You can make a donation to the fund or apply to receive its benefits using the links below:

 Donate and Support

Apply and Benefit

Breakthrough Psychopharmacology and the Integration Fund

As a board member for PsychedeLiA Integration and spouse to the organizations' founder (Shiri M Godasi), I've personally pledged to donate an hour long consultation each month to persons that successfully apply to the fund and would benefit from a discussion about their medications and psychedelics. I'm also giving a talk for them this coming Thursday, December 9th at 6pm PST. The talk is titled 'Breakthrough Psychopharmacology: Ketamine, MDMA, and Psilocybin' and will focus on comparing and contrasting the mechanism, metabolism, and clinical research of these 3 frontrunners of psychedelic therapy. I'm going to be taking a half hour of Q&A after the talk and plan to touch a little upon effects of combining these breakthrough substances or modalities. It's a virtual event so you can tune in from anywhere with an internet connection and your ticket sale will support the Integration Fund.

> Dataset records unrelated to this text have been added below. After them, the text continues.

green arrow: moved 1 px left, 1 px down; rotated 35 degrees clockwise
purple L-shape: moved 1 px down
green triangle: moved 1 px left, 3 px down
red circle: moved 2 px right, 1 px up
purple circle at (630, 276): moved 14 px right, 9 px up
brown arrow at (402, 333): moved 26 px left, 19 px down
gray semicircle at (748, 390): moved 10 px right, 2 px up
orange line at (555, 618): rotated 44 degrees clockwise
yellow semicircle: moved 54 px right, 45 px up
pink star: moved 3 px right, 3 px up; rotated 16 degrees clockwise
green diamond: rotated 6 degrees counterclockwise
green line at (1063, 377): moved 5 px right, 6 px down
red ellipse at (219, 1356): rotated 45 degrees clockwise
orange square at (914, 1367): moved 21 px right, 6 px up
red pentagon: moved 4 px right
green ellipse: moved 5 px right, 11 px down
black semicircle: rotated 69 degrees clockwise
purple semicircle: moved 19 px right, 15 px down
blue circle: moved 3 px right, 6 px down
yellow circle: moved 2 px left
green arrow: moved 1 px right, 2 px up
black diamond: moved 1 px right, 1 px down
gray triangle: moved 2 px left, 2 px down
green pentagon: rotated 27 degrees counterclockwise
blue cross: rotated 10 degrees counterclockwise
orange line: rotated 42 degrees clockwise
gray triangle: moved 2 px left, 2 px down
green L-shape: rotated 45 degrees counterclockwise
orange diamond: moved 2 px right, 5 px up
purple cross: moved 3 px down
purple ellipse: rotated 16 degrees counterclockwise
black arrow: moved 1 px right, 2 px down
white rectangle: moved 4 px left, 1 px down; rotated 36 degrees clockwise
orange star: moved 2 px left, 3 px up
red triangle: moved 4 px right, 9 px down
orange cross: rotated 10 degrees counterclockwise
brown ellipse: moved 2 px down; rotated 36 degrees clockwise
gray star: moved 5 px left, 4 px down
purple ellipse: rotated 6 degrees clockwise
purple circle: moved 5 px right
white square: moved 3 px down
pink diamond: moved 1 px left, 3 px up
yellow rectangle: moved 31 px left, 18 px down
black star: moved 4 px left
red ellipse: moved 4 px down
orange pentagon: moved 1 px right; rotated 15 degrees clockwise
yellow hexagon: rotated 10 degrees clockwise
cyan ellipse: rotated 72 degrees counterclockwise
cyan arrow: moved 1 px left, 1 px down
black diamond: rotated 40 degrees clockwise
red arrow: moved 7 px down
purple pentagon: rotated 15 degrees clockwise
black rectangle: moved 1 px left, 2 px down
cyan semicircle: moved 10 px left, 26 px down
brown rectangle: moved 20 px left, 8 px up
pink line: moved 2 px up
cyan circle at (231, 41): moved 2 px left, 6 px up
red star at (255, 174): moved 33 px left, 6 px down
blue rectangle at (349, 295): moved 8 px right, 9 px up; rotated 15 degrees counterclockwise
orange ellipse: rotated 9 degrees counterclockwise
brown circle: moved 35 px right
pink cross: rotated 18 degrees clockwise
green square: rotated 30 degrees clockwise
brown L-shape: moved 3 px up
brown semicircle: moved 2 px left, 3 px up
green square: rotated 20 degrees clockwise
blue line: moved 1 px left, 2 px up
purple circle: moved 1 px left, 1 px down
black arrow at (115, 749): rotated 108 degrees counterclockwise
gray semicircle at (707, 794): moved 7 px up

Register for the talk to confirm your spot and support the Integration Fund using this link: https://www.psychedeliaintegration.org/events/https://www.eventbrite.com/e/214464548237 


It's been amazing to witness the growth and expansion of this organization. From a single integration circle my wife kindled in the backroom of a spiritual boutique store to an operation hosting several circles with many professionals monthly and an operational charity fund over a few years is nothing short of incredible.

It is efforts and organizations like this that will truly help us 'walk each other home' during the psychedelic renaissance while making the therapies accessible to all.